Mi sono appuntato la notizia qualche giorno fa, quando l’ho vista passare su Feedly: nel frattempo ne ha parlato Il Post e altri. Se ho deciso di pubblicare anch’io la notizia è per condividere due riflessioni.

La prima è che quando si parla di analfabetismo funzionale o incapacità di comprendere ed elaborare immagini e informazioni reperite sulla rete si dovrebbero includere non solo i montanari isolati, le donnette di parrocchia e gli autotrasportatori molisani ai quali sembrano pensare spesso certi intellettuali ma anche stagisti laureati e responsabili di uffici elettorali. Questo tipo di incidenti nei quali si pesca qualcosa su Google e lo si pubblica senza controllare, infatti, sta aumentando esponenzialmente e non può dipendere tutto dal fatto che si lavora in tempi stretti.

La seconda osservazione riguarda, invece, l’aspetto satirico e il possibile sabotaggio come spiegazione dell’episodio, ed è che più politici e celebrità hanno come punto di forza un certo tipo di presenza mediatica, più diventano vulnerabili: lo striscione calato dietro il palco, il photobombing, lo sviamento della simbologia, il meme che travisa sono tattiche di lotta mediatica efficaci.

Naturalmente non sta tutto lì: Trump ha parlato lo stesso davanti a quattrocento giovani reazionari osannanti. Salvini dopo il bacio di qui sopra è comunque cresciuto nei sondaggi per effetto di altre cose che ha fatto. Ma la beffa dello stemma presidenziale nega comunque a Trump la possibilità di rilanciare su Twitter il racconto del successo della manifestazione (o gli restringe gli spazi entro i quali può farlo). Il bacio fa fare a Salvini una figura da sprovveduto.

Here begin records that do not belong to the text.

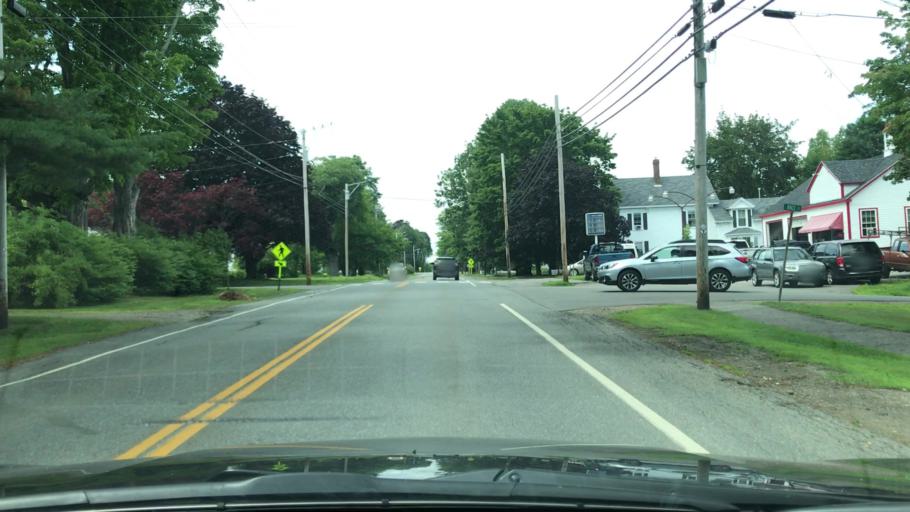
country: US
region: Maine
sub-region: Waldo County
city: Belfast
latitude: 44.4177
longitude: -68.9980
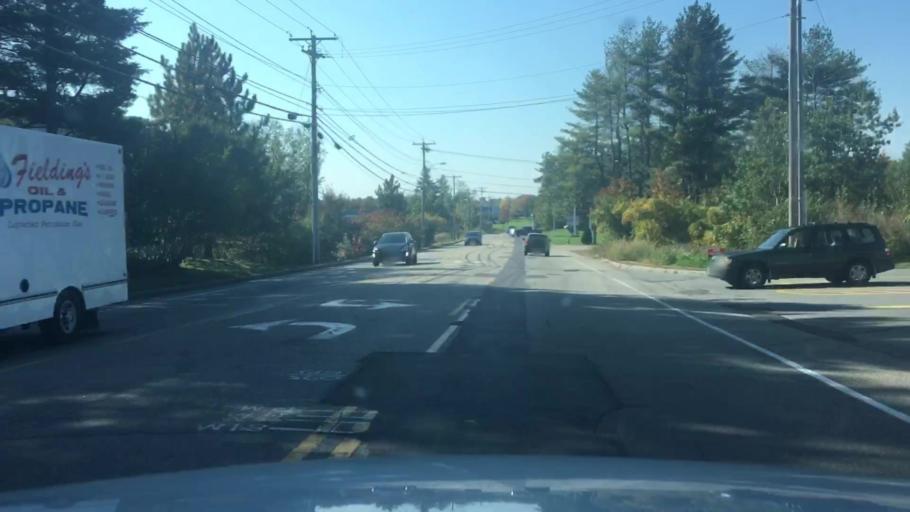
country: US
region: Maine
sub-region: Cumberland County
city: South Portland Gardens
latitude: 43.6505
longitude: -70.3454
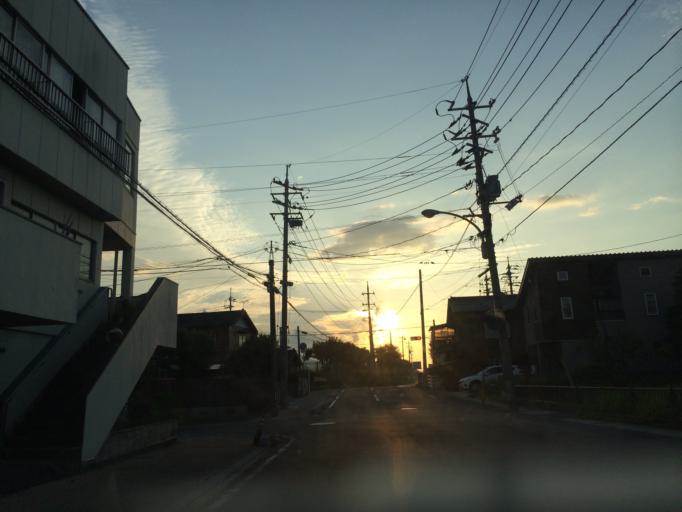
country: JP
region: Shimane
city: Matsue-shi
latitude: 35.4708
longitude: 133.0622
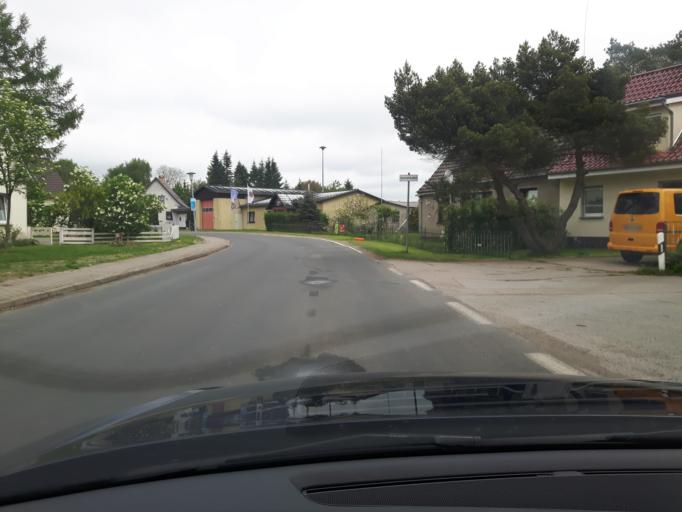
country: DE
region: Mecklenburg-Vorpommern
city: Tribsees
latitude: 54.1629
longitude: 12.7250
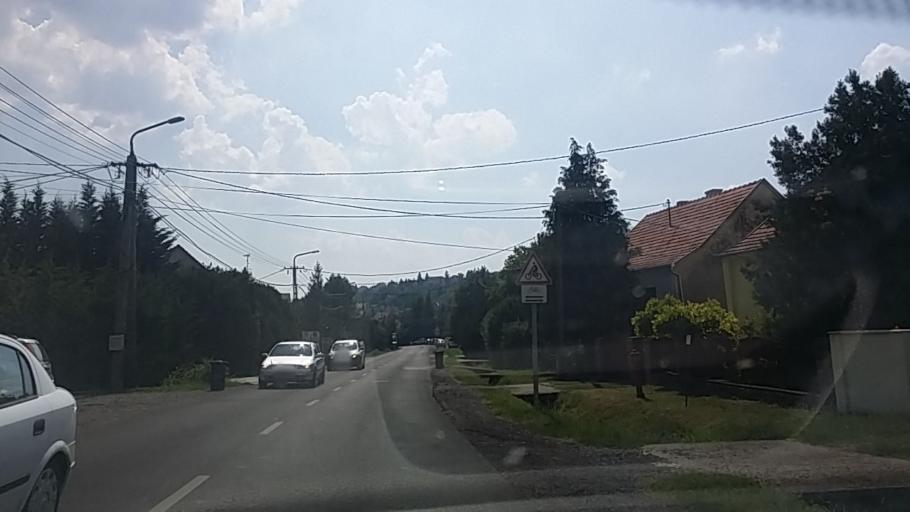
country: HU
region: Baranya
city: Pecs
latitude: 46.0784
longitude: 18.1893
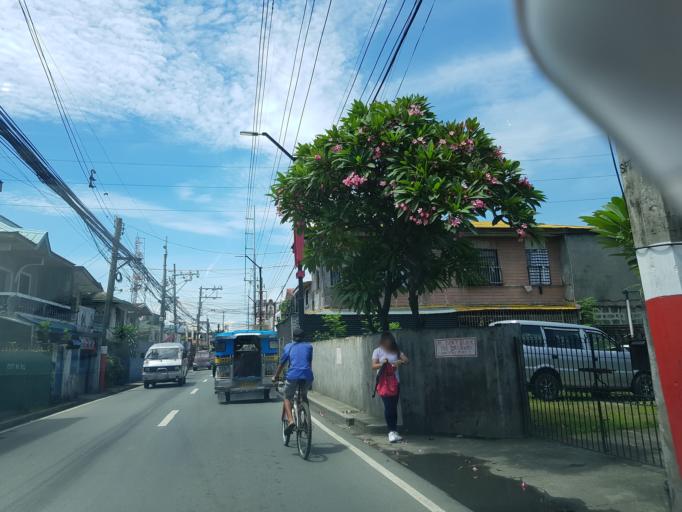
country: PH
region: Calabarzon
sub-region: Province of Rizal
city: Taguig
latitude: 14.5134
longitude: 121.0702
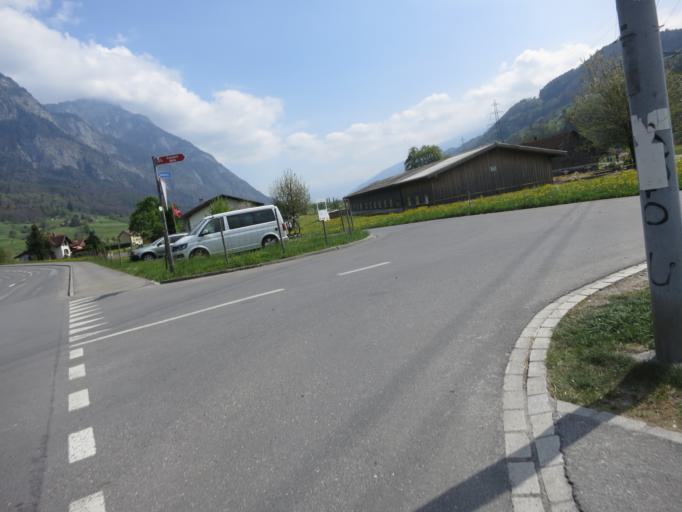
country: CH
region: Saint Gallen
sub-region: Wahlkreis Sarganserland
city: Flums
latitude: 47.0890
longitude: 9.3543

E non va sottovalutato, in questi tempia aggressivi, che è tutto un segnare il colpo e strappare lo scalpo, e come per i Sioux quelli che segnano più colpi hanno già messo in inferiorità morale l’avversario.

Poi, naturalmente, dove ci porti tutto questo, che è solo una ritualizzazione delle botte in piazza fra sostenitori dell’una e dell’altra parte, è tutto un altro discorso, ma qui mi è sembrato segnalare il punto, che non è – attenzione – il fatto che le immagini nella nostra società sono importanti – ma la lotta per poter preservare lo spazio nel quale poter usare le proprie immagini.